Though their methods are not open source, the fingerprint.com product demo website appears to compare new browsing data to previously stored patterns. It gives extra weight to factors like how long it’s been since the demo site was last visited. This approach creates an impressive-looking demo but is less effective for real-world scenarios where users visit sites over multiple days.
We also suspect that the demo prioritizes generating "consistent" fingerprints over accuracy. This means many users could be assigned the same fingerprint, leading to a high false-positive rate. While this is acceptable for Fingerprint.com's use cases, like anti-bot and anti-abuse tools, where a CAPTCHA or login request can handle errors in recognition, it makes their system unreliable for tracking individual users across sites and over time. These issues are amplified on larger platforms and websites.
Having said that, we are actively working on figuring out ways to plug known leaks, and will have more to say soon.
Note that Brave actively blocks requests to fingerprint.com and other known fingerprinting services as part of our broader anti-tracking features.

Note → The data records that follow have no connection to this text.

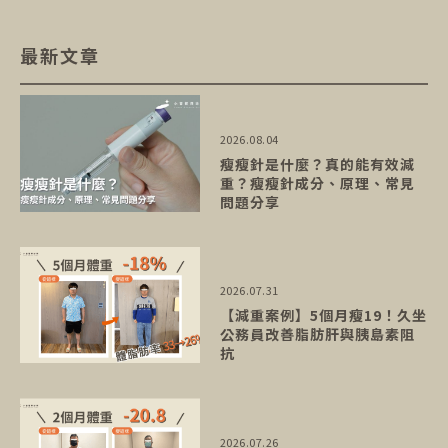
最新文章
2026.08.04
瘦瘦針是什麼？真的能有效減
重？瘦瘦針成分、原理、常見
問題分享
2026.07.31
【減重案例】5個月瘦19！久坐
公務員改善脂肪肝與胰島素阻
抗
2026.07.26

This is in addition to the best-in-class fingerprinting protections described on this page. For an unbiased evaluation of fingerprinting resistance, we recommend tools like the Electronic Frontier Foundation’s Cover Your Tracks. Unlike product demos that aim to sell a service, tools like Cover Your Tracks are built to inform and empower users. We also recommend checking out privacytests.org for a broader evaluation of browsers for privacy.
Visit a site like https://browserleaks.com/canvas, note the fingerprint, and then visit the same site in:
- Private Window
- Private Window with Tor
- After restarting the browser
- In a different profile
- (In Brave Nightly) After clearing storage for the site
You should get a different fingerprint each time.
You can see a complete list of completed anti-fingerprinting work here. For a comprehensive test suite for all the APIs we protect, see our test website.